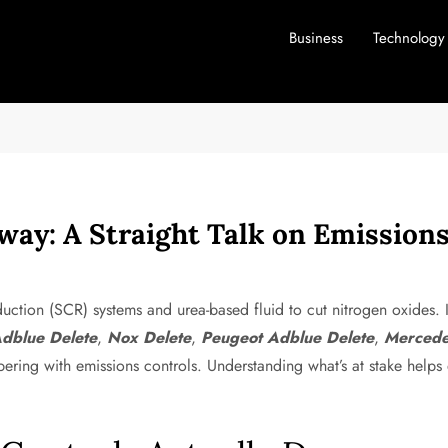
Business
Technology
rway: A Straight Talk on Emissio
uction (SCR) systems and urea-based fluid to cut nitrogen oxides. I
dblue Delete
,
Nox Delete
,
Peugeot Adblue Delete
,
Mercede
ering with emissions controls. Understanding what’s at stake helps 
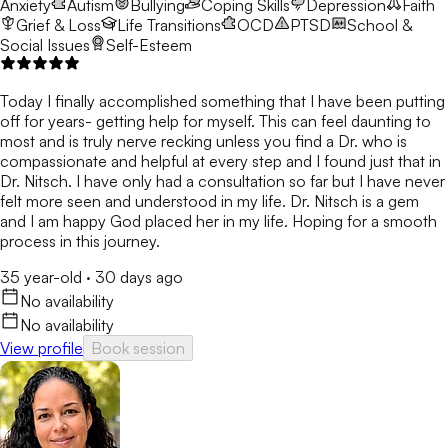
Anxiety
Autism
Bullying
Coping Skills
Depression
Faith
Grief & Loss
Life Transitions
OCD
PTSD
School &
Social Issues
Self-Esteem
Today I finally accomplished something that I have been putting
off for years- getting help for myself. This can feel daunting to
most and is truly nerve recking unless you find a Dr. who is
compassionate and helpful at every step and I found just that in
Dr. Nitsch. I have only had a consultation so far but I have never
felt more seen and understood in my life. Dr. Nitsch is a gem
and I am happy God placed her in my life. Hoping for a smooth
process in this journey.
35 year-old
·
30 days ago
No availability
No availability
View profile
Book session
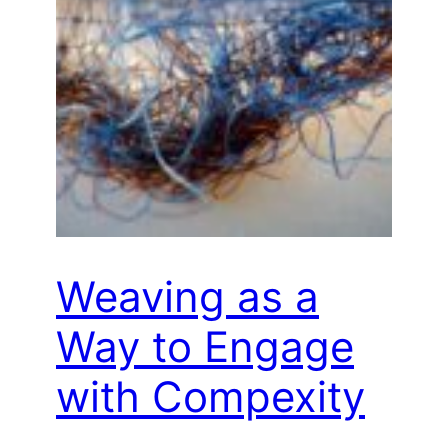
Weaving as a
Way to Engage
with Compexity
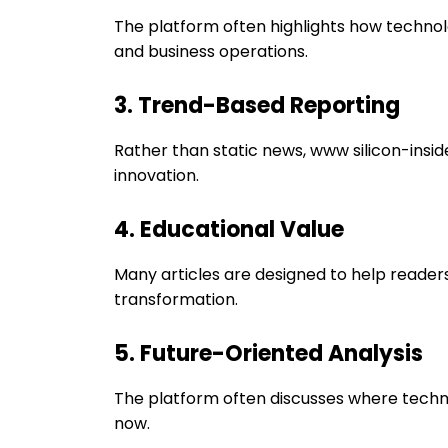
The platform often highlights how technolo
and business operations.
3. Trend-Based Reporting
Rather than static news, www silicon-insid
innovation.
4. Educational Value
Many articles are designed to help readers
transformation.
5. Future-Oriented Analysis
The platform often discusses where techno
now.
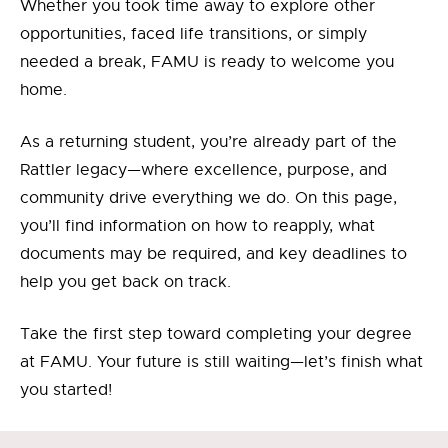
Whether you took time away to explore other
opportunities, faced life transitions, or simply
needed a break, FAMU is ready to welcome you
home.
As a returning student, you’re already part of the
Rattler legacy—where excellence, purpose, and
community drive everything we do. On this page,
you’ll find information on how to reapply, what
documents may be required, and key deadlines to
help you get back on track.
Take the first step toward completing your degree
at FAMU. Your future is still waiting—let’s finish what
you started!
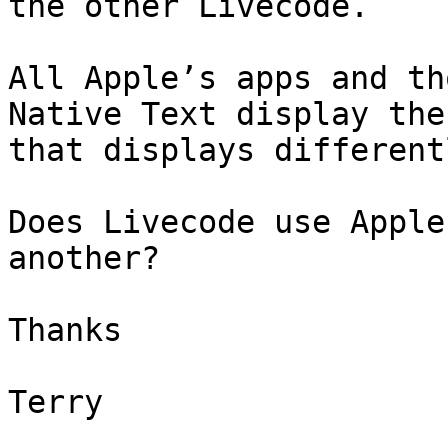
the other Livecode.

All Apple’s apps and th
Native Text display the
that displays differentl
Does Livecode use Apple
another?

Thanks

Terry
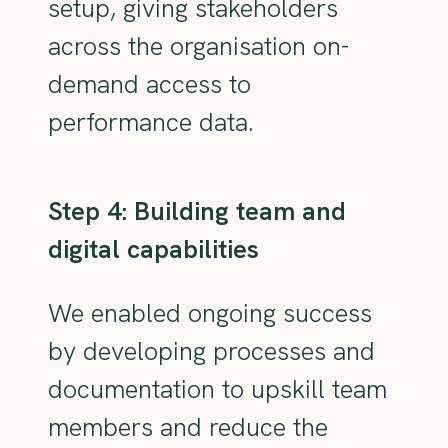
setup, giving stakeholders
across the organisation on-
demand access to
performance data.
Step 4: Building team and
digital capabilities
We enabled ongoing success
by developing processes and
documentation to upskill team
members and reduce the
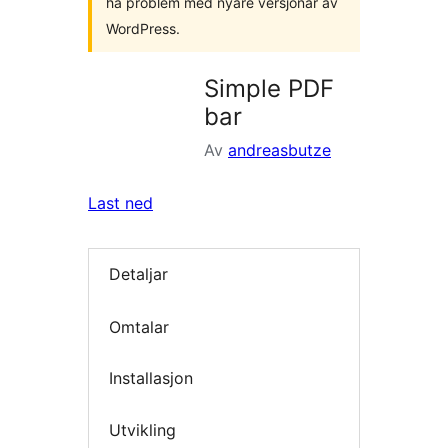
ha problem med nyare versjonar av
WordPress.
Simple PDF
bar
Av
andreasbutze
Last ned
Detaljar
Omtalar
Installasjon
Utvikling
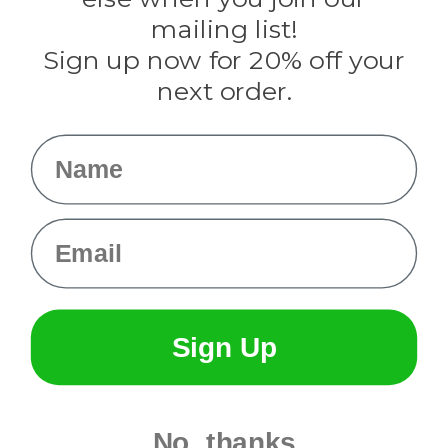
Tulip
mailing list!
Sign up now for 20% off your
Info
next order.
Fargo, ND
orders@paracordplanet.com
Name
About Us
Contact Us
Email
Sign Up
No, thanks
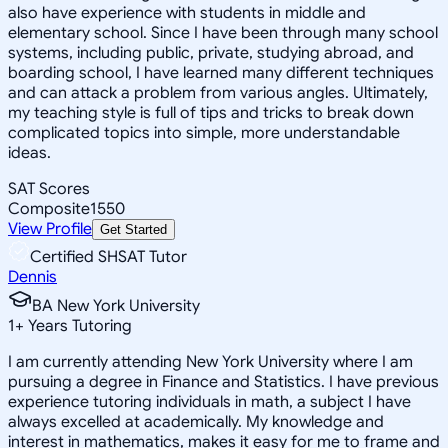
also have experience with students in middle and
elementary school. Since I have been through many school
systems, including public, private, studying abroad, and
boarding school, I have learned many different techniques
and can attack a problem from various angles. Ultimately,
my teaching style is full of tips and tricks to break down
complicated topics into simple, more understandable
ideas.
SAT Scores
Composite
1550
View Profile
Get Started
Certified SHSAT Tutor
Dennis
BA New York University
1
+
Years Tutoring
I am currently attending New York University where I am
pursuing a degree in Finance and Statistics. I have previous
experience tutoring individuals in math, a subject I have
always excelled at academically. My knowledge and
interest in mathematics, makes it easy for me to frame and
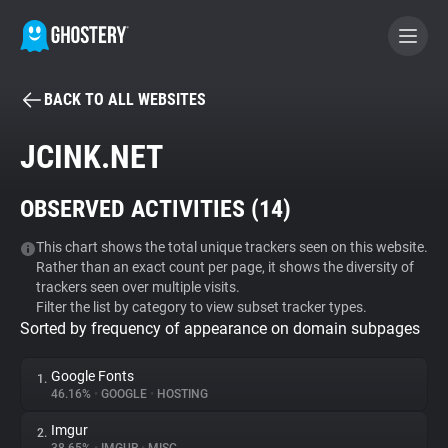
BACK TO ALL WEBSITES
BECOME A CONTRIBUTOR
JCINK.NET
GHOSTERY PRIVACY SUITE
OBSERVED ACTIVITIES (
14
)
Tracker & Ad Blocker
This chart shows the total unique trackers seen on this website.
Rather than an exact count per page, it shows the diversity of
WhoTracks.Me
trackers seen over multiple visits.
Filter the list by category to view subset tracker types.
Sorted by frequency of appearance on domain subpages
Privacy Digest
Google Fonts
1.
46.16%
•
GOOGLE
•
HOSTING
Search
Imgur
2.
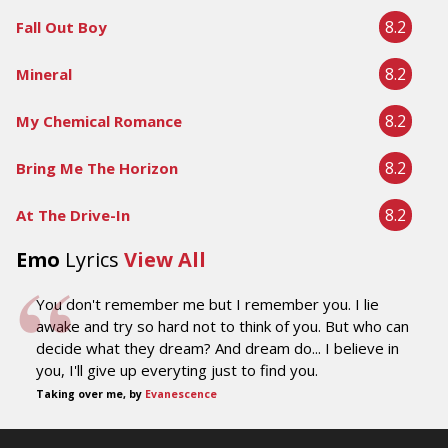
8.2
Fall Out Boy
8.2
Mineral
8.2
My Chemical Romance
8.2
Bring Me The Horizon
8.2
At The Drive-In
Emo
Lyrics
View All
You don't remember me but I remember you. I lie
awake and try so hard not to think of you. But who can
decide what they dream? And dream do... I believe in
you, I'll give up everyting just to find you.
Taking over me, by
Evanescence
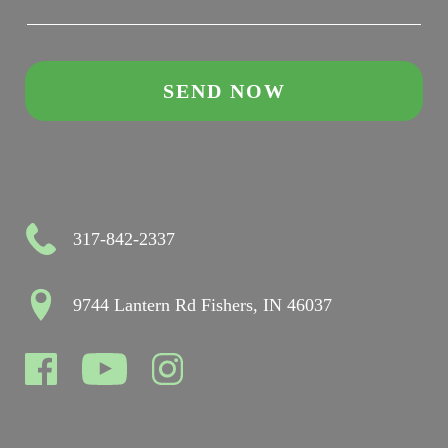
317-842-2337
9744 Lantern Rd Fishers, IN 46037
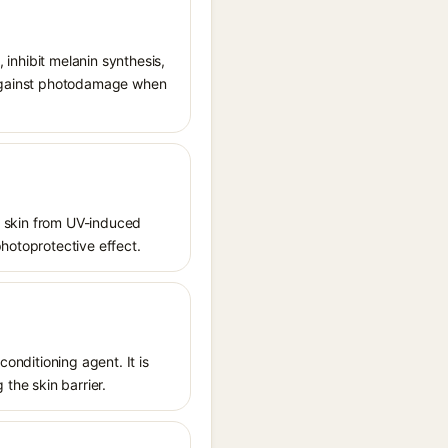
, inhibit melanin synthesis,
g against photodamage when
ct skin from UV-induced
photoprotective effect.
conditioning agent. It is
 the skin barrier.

- - -

• Assignment
Write out each line of the data exactly; the images should be left out.

• Written solution
Business
Technology
rway: A Straight Talk on Emissio
uction (SCR) systems and urea-based fluid to cut nitrogen oxides. I
dblue Delete
,
Nox Delete
,
Peugeot Adblue Delete
,
Mercede
ering with emissions controls. Understanding what’s at stake helps 
Anxiety
Autism
Bullying
Coping Skills
Depression
Faith
Grief & Loss
Life Transitions
OCD
PTSD
School &
Social Issues
Self-Esteem
Today I finally accomplished something that I have been putting
off for years- getting help for myself. This can feel daunting to
most and is truly nerve recking unless you find a Dr. who is
compassionate and helpful at every step and I found just that in
Dr. Nitsch. I have only had a consultation so far but I have never
felt more seen and understood in my life. Dr. Nitsch is a gem
and I am happy God placed her in my life. Hoping for a smooth
process in this journey.
35 year-old
·
30 days ago
No availability
No availability
View profile
Book session
Weaving as a
Way to Engage
with Compexity
The platform often highlights how technolo
and business operations.
3. Trend-Based Reporting
Rather than static news, www silicon-insid
innovation.
4. Educational Value
Many articles are designed to help readers
transformation.
5. Future-Oriented Analysis
The platform often discusses where techno
now.
Whether you took time away to explore other
opportunities, faced life transitions, or simply
needed a break, FAMU is ready to welcome you
home.
As a returning student, you’re already part of the
Rattler legacy—where excellence, purpose, and
community drive everything we do. On this page,
you’ll find information on how to reapply, what
documents may be required, and key deadlines to
help you get back on track.
Take the first step toward completing your degree
at FAMU. Your future is still waiting—let’s finish what
you started!
the other Livecode.

All Apple’s apps and th
Native Text display the
that displays differentl
Does Livecode use Apple
another?

Thanks

Terry
setup, giving stakeholders
across the organisation on-
demand access to
performance data.
Step 4: Building team and
digital capabilities
We enabled ongoing success
by developing processes and
documentation to upskill team
members and reduce the
ha problem med nyare versjonar av
WordPress.
Simple PDF
bar
Av
andreasbutze
Last ned
Detaljar
Omtalar
Installasjon
Utvikling
Tulip
mailing list!
Sign up now for 20% off your
Info
next order.
Fargo, ND
orders@paracordplanet.com
Name
About Us
Contact Us
Email
Sign Up
No, thanks
also have experience with students in middle and
elementary school. Since I have been through many school
systems, including public, private, studying abroad, and
boarding school, I have learned many different techniques
and can attack a problem from various angles. Ultimately,
my teaching style is full of tips and tricks to break down
complicated topics into simple, more understandable
ideas.
SAT Scores
Composite
1550
View Profile
Get Started
Certified SHSAT Tutor
Dennis
BA New York University
1
+
Years Tutoring
I am currently attending New York University where I am
pursuing a degree in Finance and Statistics. I have previous
experience tutoring individuals in math, a subject I have
always excelled at academically. My knowledge and
interest in mathematics, makes it easy for me to frame and
BACK TO ALL WEBSITES
BECOME A CONTRIBUTOR
JCINK.NET
GHOSTERY PRIVACY SUITE
OBSERVED ACTIVITIES (
14
)
Tracker & Ad Blocker
This chart shows the total unique trackers seen on this website.
Rather than an exact count per page, it shows the diversity of
WhoTracks.Me
trackers seen over multiple visits.
Filter the list by category to view subset tracker types.
Sorted by frequency of appearance on domain subpages
Privacy Digest
Google Fonts
1.
46.16%
•
GOOGLE
•
HOSTING
Search
Imgur
2.
8.2
Fall Out Boy
8.2
Mineral
8.2
My Chemical Romance
8.2
Bring Me The Horizon
8.2
At The Drive-In
Emo
Lyrics
View All
You don't remember me but I remember you. I lie
awake and try so hard not to think of you. But who can
decide what they dream? And dream do... I believe in
you, I'll give up everyting just to find you.
Taking over me, by
Evanescence
317-842-2337
9744 Lantern Rd Fishers, IN 46037
, inhibit melanin synthesis,
g against photodamage when
ct skin from UV-induced
photoprotective effect.
conditioning agent. It is
 the skin barrier.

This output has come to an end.